It’s true that meeting people in Devon is very different to meeting them in Brighton, but I decided from the outset that I wasn’t going to force new friendships - I would let them happen organically. I’m old enough now to know that the right friendships happen naturally when you follow what genuinely interests you. I already had friends and in a digital world you have the ability to interact with them at the touch of a button no matter where they are in the world.

With that knowledge, I trusted that the right people would come into my life, and they did. It would have been logical to have met people at the school gates, dropping off and picking up my daughter, but so far, almost all of them have come through surfing, which is wonderful because that’s a genuine shared interest rather than a coincidental life stage.

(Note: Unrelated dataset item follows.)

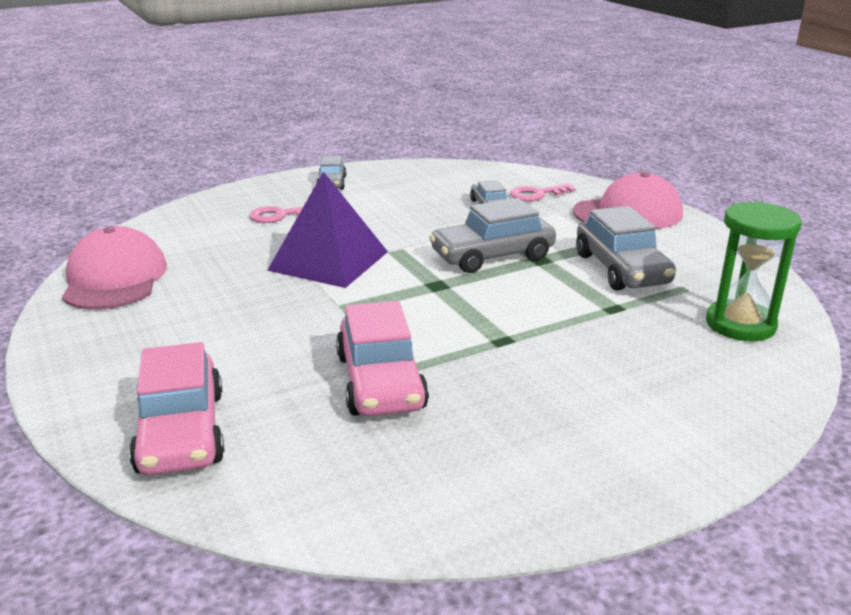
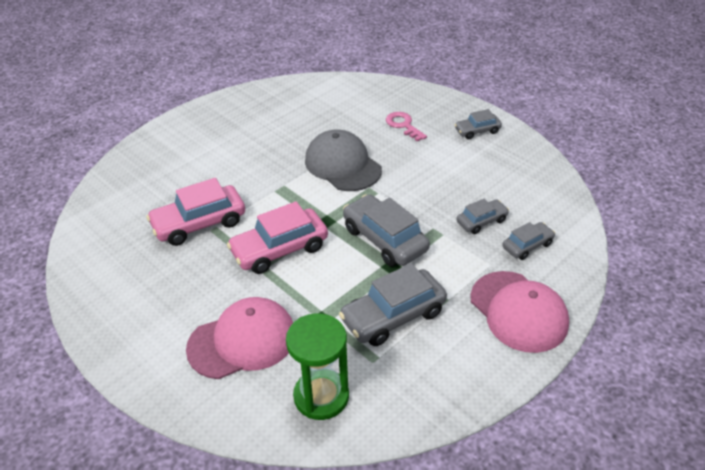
camera: 75 degrees right, 15 degrees up
(114, 278) = (286, 96): pink cap -> pink cap (242, 341)
(181, 432) = (143, 170): pink car -> pink car (279, 249)
(328, 261) = (342, 165): purple pyramid -> grey cap
(537, 194) = (527, 246): pink key -> grey car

I met one woman early on through a surf shop and she’s now one of my closest friends. Through surfing — including a menopause-focused surf group, I met others who, like me, were new to the area. We now meet weekly, message constantly, and honestly, I don’t think I’d surf half as much without them, so it’s become both a valued friendship group and a meaningful new hobby. I feel genuinely blessed that we found one another.

Wellbeing, water, and listening to my body

I also treated moving to Devon as an opportunity to take up hobbies and activities that created the life I had always wanted. Surfing has been central to that. I surprised myself by finding it so quickly, and even more by how much it’s given me — not just joy, but a life outside of work and family that feels truly mine. Sport has always been my easiest route back to myself. Movement calms me; It always has, but surfing is something else entirely.

As a family we walk a lot, but I’m also in the water year-round now. I’ve layered up, invested in a winter wetsuit, and embraced the cold. Surfing keeps me constantly moving - paddling, jumping through waves, trying again and again. I even had a breakthrough with my flexibility, something I didn’t expect at all!

Of course, the self-doubting voices creep in. I’m 46, so I don’t expect to pop up on a board like a twenty-year-old. However, this morning, I found myself practising pop-ups on my knees in my hotel room without even thinking about it. Not long ago, I’d have told myself I couldn’t do that - I would have thought I was too old, too stiff, too inflexible, and yet, every time I think I’ve reached the limit of what surfing can give me, it offers more.

Having got to grips with surfing on my initial board, I bought a smaller one this year and I had to start again from the beginning because it’s harder. That didn’t bother me because I knew I could do it, and now I’ve cracked that board as well and I’m so proud of myself. Knowing I could do that has shifted my mindset in other areas of my life as well - it’s given me more confidence.

I’ve also started looking at Pilates classes which are coming to a local café - it’s the kind of thing I’d once have talked myself out of. However, now I know how much flexibility and strength feed directly into my time in the water. I don’t want to just surf - I want to enjoy it and I want to be good enough that it remains a pleasure, so my mind has opened up to other things I can do to support that goal.

Stress, stillness, and salt water

I’ve always known sport helps my stress levels, but surfing might be the most powerful regulator I’ve ever found. My mind is always busy, which is a gift in many ways, but when I’m stressed, I’m wired. I talk at a hundred miles an hour, my thoughts race and my body feels like it’s buzzing.

Historically, I haven’t really had a way of channelling that feeling when it becomes overwhelming, but now I know I can grab my wetsuit, get into the sea, and come out a completely different person - brain reset, no more shaking, and able to think clearly again.

It’s the parasympathetic nervous system in action, but it feels almost magical. I’ve been out in the water in torrential rain with incredible waves, feeling absurdly lucky to be there. Finding a hobby like that doesn’t just help in the moment, it stays with you: you read about it, think about it, look forward to the next time you can do it. I’m reading a book about cold-water swimming at the moment, and even that feels restorative.

Community, sustainability, and what comes next

Surfing has also made me more conscious of the sea itself - of protecting it and respecting it. My daughter has picked up on that too. She’s fiercely passionate about sustainability, and was heartbroken when her primary school cut down a tree. They encourage the children to form their own groups, and she’s joined the sustainability one, which she enjoys immensely, and which hands out awards to teachers who do the most for the environment. There’s even a local independent school with an Earth scholarship, which I love the idea of.

Living by the sea, you realise how much all these things are affected, and my next goal is to try to expand on that and find some charity work I can do within the surfing community - perhaps something that helps give access to more people. I think it’s such an incredible way for people to find wellness, and I’m especially passionate about making sure my daughter has that kind of outlet, so she has a way to manage her mental and physical wellbeing as she grows up.

Still learning; still balancing

I don’t think balance is something you find once and tick off; it’s something you keep recalibrating, whether it’s between home and the office, work and rest, ambition and wellbeing. Right now, mine includes spreadsheets and meetings, wetsuits and waves, community and quiet, and I’m still learning - still falling off and getting back on the board - quite literally.